I've just found something I'd call a quirk in F# and would like to know whether it's by design or by mistake and if it's by design, why is it so...
If you write any range expression where the first term is greater than the second term the returned sequence is empty. A look at reflector suggests this is by design, but I can't really find a reason why it would have to be so.
An example to reproduce it is:
[1..10] |> List.length
[10..1] |> List.length
The first will print out 10 while the second will print out 0.
Tests were made in F# CTP 1.9.6.2.
EDIT: thanks for suggesting expliciting the range, but there's still one case (which is what inspired me to ask this question) that won't be covered. What if A and B are variables and none is constantly greater than the other although they're always different?
Considering that the range expression does not seem to get optimized at compiled time anyway, is there any good reason for the code which determines the step (not explicitly specified) in case A and B are ints not to allow negative steps?
As suggested by other answers, you can do
[10 .. -1 .. 1] |> List.iter (printfn "%A")
e.g.
[start .. step .. stop]
Adam Wright - But you should be able
to change the binding for types you're
interested in to behave in any way you
like (including counting down if x >
y).
Taking Adam's suggestion into code:
let (..) a b =
if a < b then seq { a .. b }
else seq { a .. -1 .. b }
printfn "%A" (seq { 1 .. 10 })
printfn "%A" (seq { 10 .. 1 })
This works for int ranges. Have a look at the source code for (..): you may be able to use that to work over other types of ranges, but not sure how you would get the right value of -1 for your specific type.
What "should" happen is, of course, subjective. Normal range notation in my mind defines [x..y] as the set of all elements greater than or equal to x AND less than or equal to y; an empty set if y < x. In this case, we need to appeal to the F# spec.
Range expressions expr1 .. expr2 are evaluated as a call to the overloaded operator (..), whose default binding is defined in Microsoft.FSharp.Core.Operators.

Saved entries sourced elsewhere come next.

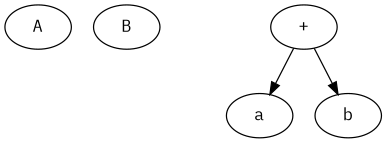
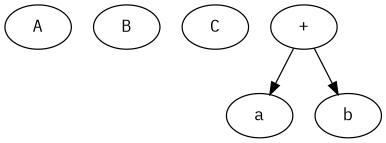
  digraph {
    fontname="IBM Plex Mono"
    node [fontname="IBM Plex Mono"]
    edge [fontname="IBM Plex Mono"]
    A
    B
+   C
    n4 [label=a]
    n5 [label=b]
    n6 [label="+"]
    subgraph sub_1 {
      rank=same
      A
      B
+     C
    }
    n6 -> n4
    n6 -> n5
  }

This generates an IEnumerable<_> for the range of values between the given start (expr1) and finish (expr2) values, using an increment of 1. The operator requires the existence of a static member (..) (long name GetRange) on the static type of expr1 with an appropriate signature.
Range expressions expr1 .. expr2 .. expr3 are evaluated as a call to the overloaded operator (.. ..), whose default binding is defined in Microsoft.FSharp.Core.Operators. This generates an IEnumerable<_> for the range of values between the given start (expr1) and finish (expr3) values, using an increment of expr2. The operator requires the existence of a static member (..) (long name GetRange) on the static type of expr1 with an appropriate signature.
The standard doesn't seem to define the .. operator (a least, that I can find). But you should be able to change the binding for types you're interested in to behave in any way you like (including counting down if x > y).
In haskell, you can write [10, 9 .. 1]. Perhaps it works the same in F# (I haven't tried it)?
edit:
It seems that the F# syntax is different, maybe something like [10..-1..1]
Ranges are generally expressed (in the languages and frameworks that support them) like this:
low_value <to> high_value
Can you give a good argument why a range ought to be able to be expressed differently? Since you were requesting a range from a higher number to a lower number does it not stand to reason that the resulting range would have no members?